Les gouvernements peuvent aussi s’en emparer, par exemple lorsqu’ils ont à corriger des pages peu glorieuses de leur histoire nationale. Au Japon, où l’on a longtemps stérilisé d’office les patients des hôpitaux psychiatriques, sans parler d’autres traitements indignes, la politique désormais officiellement « inclusive » du gouvernement Abe promeut et finance des expositions à l’étranger, et le Premier ministre en a même accueilli une dans les jardins de sa résidence, décernant au passage des prix à des patients en « art-thérapie », dont les créations figurent en bonne place dans les foires précitées. Plusieurs gouvernements sud-asiatiques se sont lancés dans la même « politique artistique », Corée du Sud, Thaïlande, et même République populaire de Chine, avec des centres « d’art-thérapie » ouverts au public, quelquefois pourvus également d’une librairie et d’une boutique, dans un contexte de marché de l’art en plein essor.

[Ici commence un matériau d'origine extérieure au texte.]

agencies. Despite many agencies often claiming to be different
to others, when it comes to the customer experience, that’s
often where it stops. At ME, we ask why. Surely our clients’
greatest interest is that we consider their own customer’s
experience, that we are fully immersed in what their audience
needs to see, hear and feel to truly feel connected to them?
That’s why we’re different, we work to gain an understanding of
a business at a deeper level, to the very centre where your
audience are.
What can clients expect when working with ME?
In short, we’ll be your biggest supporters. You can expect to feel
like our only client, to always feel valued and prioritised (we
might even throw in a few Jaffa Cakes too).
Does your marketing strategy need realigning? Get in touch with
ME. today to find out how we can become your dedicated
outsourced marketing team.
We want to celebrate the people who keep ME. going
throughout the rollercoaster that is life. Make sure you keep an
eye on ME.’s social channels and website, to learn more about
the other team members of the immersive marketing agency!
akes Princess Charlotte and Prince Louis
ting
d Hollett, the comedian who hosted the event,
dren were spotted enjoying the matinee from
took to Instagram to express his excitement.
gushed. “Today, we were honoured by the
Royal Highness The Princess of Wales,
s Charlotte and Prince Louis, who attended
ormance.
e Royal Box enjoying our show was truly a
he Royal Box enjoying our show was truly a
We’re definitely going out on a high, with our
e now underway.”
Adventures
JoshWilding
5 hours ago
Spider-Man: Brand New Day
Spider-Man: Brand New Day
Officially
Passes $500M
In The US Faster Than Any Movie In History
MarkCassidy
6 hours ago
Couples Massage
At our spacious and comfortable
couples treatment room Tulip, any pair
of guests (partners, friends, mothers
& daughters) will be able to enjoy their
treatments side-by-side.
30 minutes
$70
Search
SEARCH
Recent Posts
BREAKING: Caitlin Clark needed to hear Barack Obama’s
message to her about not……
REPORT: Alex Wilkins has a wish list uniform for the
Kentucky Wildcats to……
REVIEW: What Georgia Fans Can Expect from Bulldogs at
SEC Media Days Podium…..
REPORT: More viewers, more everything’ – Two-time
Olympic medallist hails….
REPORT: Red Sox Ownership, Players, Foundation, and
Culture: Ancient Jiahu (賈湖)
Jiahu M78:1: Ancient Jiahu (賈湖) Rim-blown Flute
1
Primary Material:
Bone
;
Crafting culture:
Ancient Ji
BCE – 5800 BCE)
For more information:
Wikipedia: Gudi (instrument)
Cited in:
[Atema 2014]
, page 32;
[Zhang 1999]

L’art dit « brut » a longtemps bénéficié de regards positifs et de marques de sympathie de la part des révolutionnaires se souciant d’art et de « culture ». Quoique souvent conçu dans des conditions détestables (misère contraignant à un bricolage de tous les instants, enfermement asilaire, états de souffrance psychique, etc.), ne préfigurait-il pas néanmoins ce que pourrait devenir la création artistique de l’humanité émancipée, quand il serait loisible à chacune et chacun de s’adonner en toute gratuité aux activités de son choix ? La marchandisation aujourd’hui « globalisée » de cet ultime secteur « libre » des arts rebat complètement les cartes. Dans les sociétés actuelles étendant sans cesse le périmètre de ce qui est à vendre et à acheter, n’est-il pas légitime que toute création donne lieu à rétribution monétaire, comme il se pratique dans les ateliers d’« art-thérapie » japonais ? Puis à des droits sociaux, comme les artistes en ont obtenu en France dans l’après mai 1968 ? Dans le domaine de la création artistique au moins, la gratuité est évidemment à réinventer.